Design And Implementation

Apache Hadoop

BigFiRSt was developed based on the Big Data Hadoop technology (White, 2009). Hadoop has been regarded as a milestone of big data processing (Petrillo et al., 2019). It is an open-source framework that can be installed on a Linux cluster for distributed processing of large-scale data sets using the MapReduce model (Dean and Ghemawat, 2008). MapReduce is a computation mode that allows users to specify a map and a reduce operation for parallelising the extensive computation. Generally, a Hadoop MapReduce job requires three core modules, namely, Hadoop Distributed File System (HDFS) (Shvachko et al., 2010), Hadoop MapReduce and Yet Another Resource Negotiator (YARN) (Vavilapalli et al., 2013).

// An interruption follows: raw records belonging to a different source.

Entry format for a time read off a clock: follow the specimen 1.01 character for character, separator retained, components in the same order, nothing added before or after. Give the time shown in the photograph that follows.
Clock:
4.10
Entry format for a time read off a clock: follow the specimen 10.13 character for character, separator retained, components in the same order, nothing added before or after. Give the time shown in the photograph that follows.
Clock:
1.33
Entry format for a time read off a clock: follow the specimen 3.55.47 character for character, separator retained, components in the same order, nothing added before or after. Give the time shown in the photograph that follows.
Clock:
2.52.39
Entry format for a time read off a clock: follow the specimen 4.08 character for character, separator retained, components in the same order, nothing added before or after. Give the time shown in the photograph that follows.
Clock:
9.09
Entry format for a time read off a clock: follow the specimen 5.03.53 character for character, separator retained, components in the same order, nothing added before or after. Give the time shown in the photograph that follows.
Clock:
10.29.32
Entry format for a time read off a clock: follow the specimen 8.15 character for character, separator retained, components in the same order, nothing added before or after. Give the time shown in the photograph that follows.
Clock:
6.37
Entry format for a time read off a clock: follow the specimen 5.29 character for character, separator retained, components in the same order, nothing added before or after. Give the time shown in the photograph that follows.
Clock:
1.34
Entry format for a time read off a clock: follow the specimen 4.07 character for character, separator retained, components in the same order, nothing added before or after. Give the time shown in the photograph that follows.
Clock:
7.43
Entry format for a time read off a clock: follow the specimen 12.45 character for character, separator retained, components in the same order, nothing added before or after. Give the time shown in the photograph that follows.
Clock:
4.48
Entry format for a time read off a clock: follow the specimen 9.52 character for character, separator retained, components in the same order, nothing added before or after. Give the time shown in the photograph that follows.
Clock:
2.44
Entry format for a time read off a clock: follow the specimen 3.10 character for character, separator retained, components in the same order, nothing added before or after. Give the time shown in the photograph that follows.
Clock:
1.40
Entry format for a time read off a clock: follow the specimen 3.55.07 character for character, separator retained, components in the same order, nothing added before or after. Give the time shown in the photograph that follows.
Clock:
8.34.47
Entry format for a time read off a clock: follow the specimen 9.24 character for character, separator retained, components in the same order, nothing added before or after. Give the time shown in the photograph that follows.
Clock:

The input large-scale data sets are split into independent blocks and stored in HDFS across all Hadoop cluster computing nodes. Independent data blocks are processed by map tasks in a completely parallel manner. Reduce tasks fetch the corresponding partitioned data from the output of map tasks. YARN is responsible for resource management of the cluster and job scheduling/monitoring. Altogether, HDFS and YARN are able to provide the fault tolerance and data locality of Hadoop clusters (Taylor, 2010; Alnasir and Shanahan, 2018).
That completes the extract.